Diferenciando Células-Tronco Pluripotentes Humanas Não Transgênicas e Transgênicas em Células Progenitoras Neurais

Pegue uma placa de vários poços revestida com uma matriz extracelular, ou ECM.

Em poços separados, introduza células-tronco pluripotentes humanas não transgênicas e transgênicas, ou hPSCs, em um meio de cultura.

As hPSCs transgênicas carregam um transgene sob um promotor induzível por antibióticos. O transgene codifica um fator de transcrição que induz a diferenciação neural.

Incubar para facilitar a adesão celular ao ECM. Pequenas moléculas no meio impedem a apoptose, promovendo a proliferação celular.

Adicione uma solução de descolamento para dissociar as células; adicione o meio para interromper a dissociação e, em seguida, transfira-os para outra microplaca revestida com ECM para permitir a proliferação celular.

Introduzir um meio de diferenciação neural contendo pequenas moléculas nas células não transgênicas e o antibiótico indutor nas células transgênicas.

As pequenas moléculas induzem células não transgênicas a se diferenciarem em células progenitoras neurais ou NPCs.

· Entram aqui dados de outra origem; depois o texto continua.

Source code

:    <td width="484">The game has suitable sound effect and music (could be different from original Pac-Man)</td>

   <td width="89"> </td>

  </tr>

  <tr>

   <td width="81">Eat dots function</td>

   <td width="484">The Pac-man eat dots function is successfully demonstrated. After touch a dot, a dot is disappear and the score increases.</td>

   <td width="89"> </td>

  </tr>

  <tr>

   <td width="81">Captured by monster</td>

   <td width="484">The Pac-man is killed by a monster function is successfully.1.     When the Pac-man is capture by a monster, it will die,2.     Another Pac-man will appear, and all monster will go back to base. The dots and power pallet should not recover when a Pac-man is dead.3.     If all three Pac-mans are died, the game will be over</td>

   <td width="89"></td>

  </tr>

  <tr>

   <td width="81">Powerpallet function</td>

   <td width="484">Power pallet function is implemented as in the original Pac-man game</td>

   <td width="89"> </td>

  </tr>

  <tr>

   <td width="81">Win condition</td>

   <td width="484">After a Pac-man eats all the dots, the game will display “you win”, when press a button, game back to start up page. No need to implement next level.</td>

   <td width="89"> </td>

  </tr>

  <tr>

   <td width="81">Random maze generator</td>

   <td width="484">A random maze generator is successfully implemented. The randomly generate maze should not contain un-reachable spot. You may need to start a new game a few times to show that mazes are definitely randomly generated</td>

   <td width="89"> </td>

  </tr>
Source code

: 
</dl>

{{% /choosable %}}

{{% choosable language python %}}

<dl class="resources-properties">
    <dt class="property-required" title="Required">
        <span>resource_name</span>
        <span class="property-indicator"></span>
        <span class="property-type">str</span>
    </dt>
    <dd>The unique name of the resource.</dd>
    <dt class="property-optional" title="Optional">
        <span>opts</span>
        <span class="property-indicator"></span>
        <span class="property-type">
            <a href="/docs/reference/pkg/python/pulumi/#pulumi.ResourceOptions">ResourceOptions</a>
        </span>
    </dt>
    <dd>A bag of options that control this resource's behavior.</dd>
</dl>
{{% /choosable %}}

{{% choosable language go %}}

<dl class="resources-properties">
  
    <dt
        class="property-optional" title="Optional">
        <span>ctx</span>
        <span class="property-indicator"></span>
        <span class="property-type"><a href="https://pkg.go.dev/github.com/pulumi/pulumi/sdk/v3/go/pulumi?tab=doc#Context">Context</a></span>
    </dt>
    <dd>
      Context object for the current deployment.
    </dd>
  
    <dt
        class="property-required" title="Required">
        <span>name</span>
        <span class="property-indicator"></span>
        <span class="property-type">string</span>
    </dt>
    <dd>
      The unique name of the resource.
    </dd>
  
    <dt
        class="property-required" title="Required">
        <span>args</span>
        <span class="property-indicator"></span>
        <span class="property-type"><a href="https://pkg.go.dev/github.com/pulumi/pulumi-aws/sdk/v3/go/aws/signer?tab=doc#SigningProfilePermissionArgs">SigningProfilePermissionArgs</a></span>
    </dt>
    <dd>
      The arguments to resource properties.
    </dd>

Nas células transgênicas, a expressão induzida por antibióticos do fator de transcrição ativa os genes necessários para a diferenciação em NPCs.

Mantenha os NPCs em cultura para aplicativos downstream.

Para a geração de progenitores e neurônios neuronais não transgênicos, ou hNeurons, consulte os progenitores neurais derivados de hPSC no dia 14 em placas de seis poços revestidas com ECM com 2 mililitros de meio neural e Y27632 por poço.

Se estiver trabalhando com iNeurons induzíveis por doxiciclina, adicione meio neural contendo doxiciclina quando as células estiverem cerca de 35% confluentes para induzir a diferenciação e ativar a expressão gênica. Após dois dias, alimente linhagens transgênicas e não transgênicas com 2 mililitros de meios neurais por poço por dia. Continue até que as células estejam prontas para se levantar a 70% de confluência.